Answer:
Step-by-step explanation:
The question is incomplete. Here is the complete question.
The online program at a certain university had an enrollment of 580 students at its inception and an enrollment of 1725 students 3 years later. Assume that the enrollment increases by the same percentage per year. a) Find the exponential function E that gives the enrollment t years after the online program's inception. b) Find E(11), and interpret the result. c) When will the program's enrollment reach 5500 students?
Let E0 be the number of students that enrolled at inception
E(t) be the number of students that enrolled at any time t
At inception i.e at t = 0, E0 = 580
The exponential function E that gives the enrollment at inception will be expressed as;
E(t) = E0e^kt (note that the exponential power is positive since number of students keep increasing yearly).
At inception:
E(0) = 580e^k(0)
E(0) = 580(1)
E(0) = 580
If after 3years, enrollment increases to 1725 students i.e at t = 3, E(t) = 1725. The equation becomes;
E(3) = P0e^kt
E(3) = 580e^3k
1725 = 580e^3k
Make k the subject of the formula:
e^3k = 1725/580
e^3k = 2.9741
Apply ln to both sides of the equation
ln(e^3k) = ln(2.9741)
3k = 1.08995
k = 1.08995/3
k = 0.3633
The exponential function E that gives the enrollment t years after the online program's inception will be expressed as;
E(t) = E0e^kt
Given E0 = 580 and k = 0.3633
E(t) = 580e^0.3633t
b) To get E(11), we will substitute t = 11 into the resulting expression in (a) above to have;
E(t) = 580e^0.3633t
E(11) = 580e^0.3633(11)
E(11) = 580e^3.9965
E(11) = 580×54.4074
E(11) = 31,556.287
E(11) ≈ 31,556 students
This means that about 31,556students enrolled 11years later.
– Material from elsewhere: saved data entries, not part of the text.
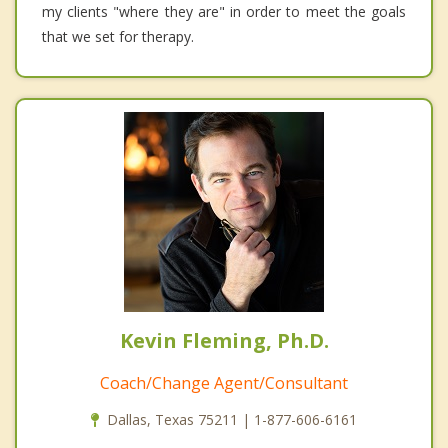
my clients "where they are" in order to meet the goals
that we set for therapy.
Kevin Fleming, Ph.D.
Coach/Change Agent/Consultant
Dallas, Texas 75211 | 1-877-606-6161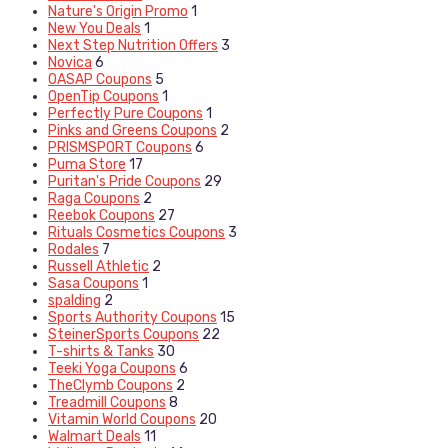
Nature's Origin Promo
1
New You Deals
1
Next Step Nutrition Offers
3
Novica
6
OASAP Coupons
5
OpenTip Coupons
1
Perfectly Pure Coupons
1
Pinks and Greens Coupons
2
PRISMSPORT Coupons
6
Puma Store
17
Puritan's Pride Coupons
29
Raga Coupons
2
Reebok Coupons
27
Rituals Cosmetics Coupons
3
Rodales
7
Russell Athletic
2
Sasa Coupons
1
spalding
2
Sports Authority Coupons
15
SteinerSports Coupons
22
T-shirts & Tanks
30
Teeki Yoga Coupons
6
TheClymb Coupons
2
Treadmill Coupons
8
Vitamin World Coupons
20
Walmart Deals
11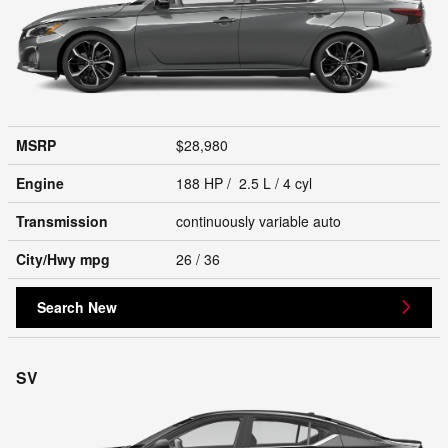
MSRP
$28,980
Engine
188 HP / 2.5 L / 4 cyl
Transmission
continuously variable auto
City/Hwy
mpg
26
/ 36
Search New
SV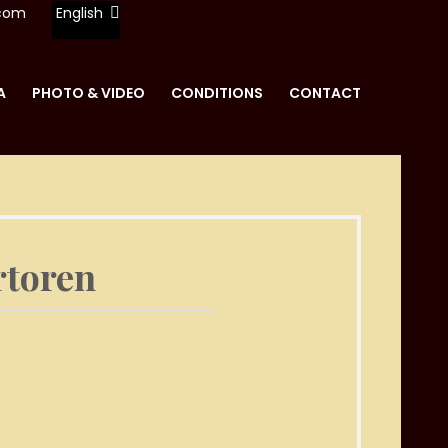
.com
English
A
PHOTO & VIDEO
CONDITIONS
CONTACT
REN
rtoren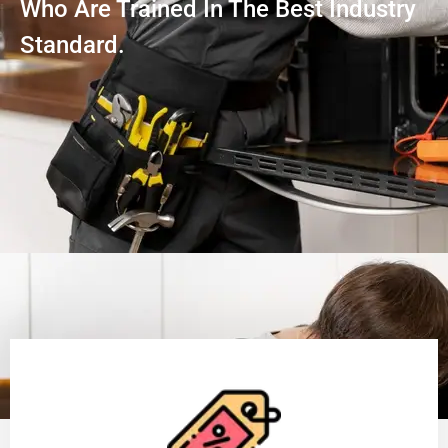
Who Are Trained In The Best Industry
Standard.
c) To know when the program's enrollment reach 5500 students, we will set E(t) to 5500, E0 to 580 and k to 0.3633 and calculate the value of t
From the equation E(t) = 580e^0.3633t
5500 = 580e^0.3633t
e^0.3633t = 5500/580
e^0.3633t = 9.4828
Apply ln to both sides
ln(e^0.3633t) = ln(9.4828)
0.3633t = 2.2495
t = 2.2495/0.3633
t = 6.19
t ≈ 6years
This means that the program's enrollment will reach 5500 students 6 years later.